ANNUAL_SALARY -0.000035030 0.000002355 -14.876 < 0.0000000000000002 ***
---
Signif. codes: 0 ‘***’ 0.001 ‘**’ 0.01 ‘*’ 0.05 ‘.’ 0.1 ‘ ’ 1
(Dispersion parameter for binomial family taken to be 1)
Null deviance: 4752.3 on 4709 degrees of freedom
Residual deviance: 4448.1 on 4706 degrees of freedom
AIC: 4456.1
Number of Fisher Scoring iterations: 5
str(model.valid$SEX)
Factor w/ 2 levels "0","1": 2 2 2 1 2 2 2 2 2 1 ...
#factor
str(model.valid$ETHNICITY)
Factor w/ 2 levels "0","1": 2 2 1 1 1 1 1 2 1 1 ...
#factor
#making predictions
probabilities <- predict(model, newdata = model.valid, type = "response")
CONFUSION MATRIX
predicted <- ifelse(probabilities < 0.5, 1, 0)
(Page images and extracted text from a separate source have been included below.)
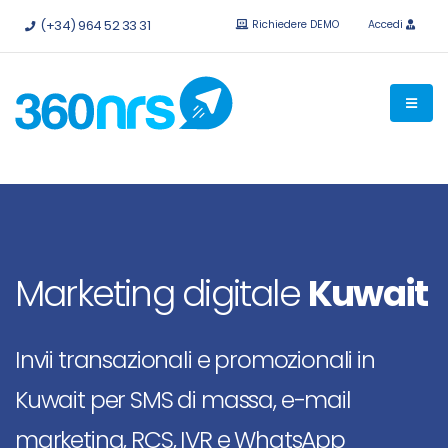
Provalo
gratis senza impegno.
API e integrazioni disponibili.
(+34) 964 52 33 31
Richiedere DEMO
Accedi
Marketing digitale
Kuwait
Invii transazionali e promozionali in
Kuwait per SMS di massa, e-mail
marketing, RCS, IVR e WhatsApp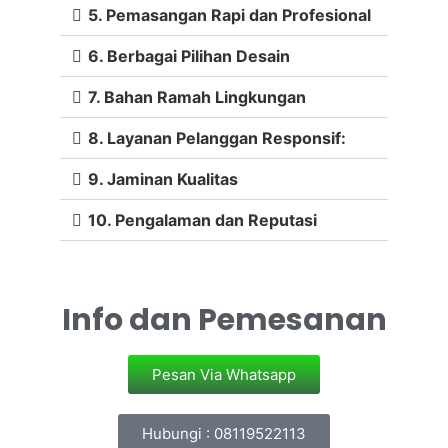
5. Pemasangan Rapi dan Profesional
6. Berbagai Pilihan Desain
7. Bahan Ramah Lingkungan
8. Layanan Pelanggan Responsif:
9. Jaminan Kualitas
10. Pengalaman dan Reputasi
Info dan Pemesanan
Pesan Via Whatsapp
Hubungi : 08119522113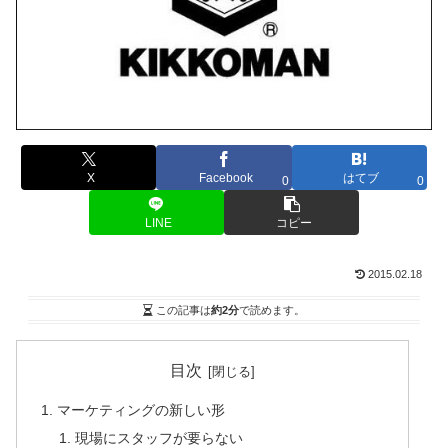
X
Facebook
はてブ
0
0
LINE
コピー
2015.02.18
この記事は
約2分
で読めます。
目次
マーケティングの新しい形
現場にスタッフが要らない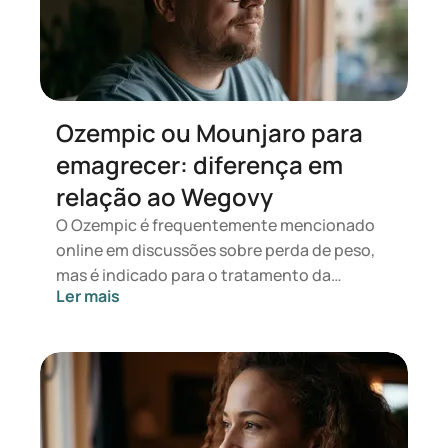
queda de cabelo.
Ozempic ou Mounjaro para
emagrecer: diferença em
relação ao Wegovy
O Ozempic é frequentemente mencionado
online em discussões sobre perda de peso,
mas é indicado para o tratamento da
Ler mais
diabetes tipo 2. Caso procure um
tratamento para controlo de peso,
medicamentos como Mounjaro e Wegovy
são mais apropriados. A escolha do
tratamento adequado será determinada por
um médico com base na sua saúde, IMC e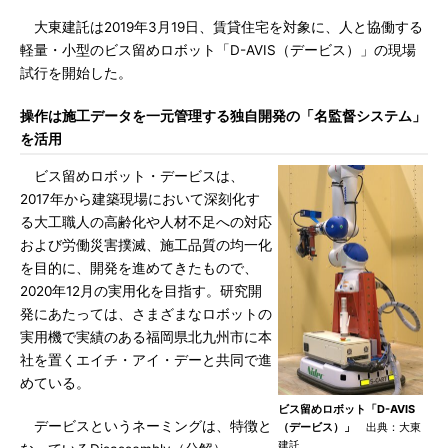
大東建託は2019年3月19日、賃貸住宅を対象に、人と協働する
軽量・小型のビス留めロボット「D-AVIS（デービス）」の現場
試行を開始した。
操作は施工データを一元管理する独自開発の「名監督システム」
を活用
ビス留めロボット・デービスは、
2017年から建築現場において深刻化す
る大工職人の高齢化や人材不足への対応
および労働災害撲滅、施工品質の均一化
を目的に、開発を進めてきたもので、
2020年12月の実用化を目指す。研究開
発にあたっては、さまざまなロボットの
実用機で実績のある福岡県北九州市に本
社を置くエイチ・アイ・デーと共同で進
めている。
ビス留めロボット「D-AVIS
デービスというネーミングは、特徴と
（デービス）」
出典：大東
建託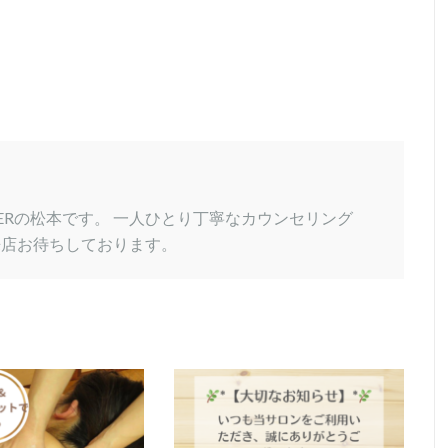
VERの松本です。 一人ひとり丁寧なカウンセリング
来店お待ちしております。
conf_matrix <- table(predicted, model.valid$PAY_STATUS)
conf_matrix
predicted 0 1
0 1 6
1 1262 301
#predicted
# 1- terminated
# under predicted 0 1 -- 0 (-) 1 (+)
That’s how we can interpret a Confusion Matrix:
Actual
+ -
Predicted + TP FP - FN TN
TP (True Positive): survived TN (True Negative): not survived FP (False Positive): predicted as survived but didn’t actually survive FN (False Negative): predicted as not survived but did actually survive
The Confusion Matrix can be used to calculate the
accuracy of the model:
# Calculate accuracy
accuracy <- sum(diag(conf_matrix)) / sum(conf_matrix)
accuracy
[1] 0.1923567
#.1923567
20% accuracy
I used a confusion matrix to gauge the efficacy of my model. Initially, my model accurately predicted the termination of 301 individuals, aligning with the actual outcomes. Similarly, it correctly anticipated the continued employment of one individual, aligning with the actual outcomes again. However, the discrepancy arises in the false positives and negatives: my model projected 1,262 workers to be terminated when they were still active and misjudged six active workers as terminated. Consequently, the model’s accuracy is 20%, indicating its inadequacy. This limitation may come from the limited variables utilized, necessitating a more comprehensive dataset encompassing factors like seniority, industry affiliations, and the potential influence of COVID-19 and the pandemic. Despite leveraging the available data to the best of my ability, the results underscore the imperative for additional information to conduct a thorough and precise analysis.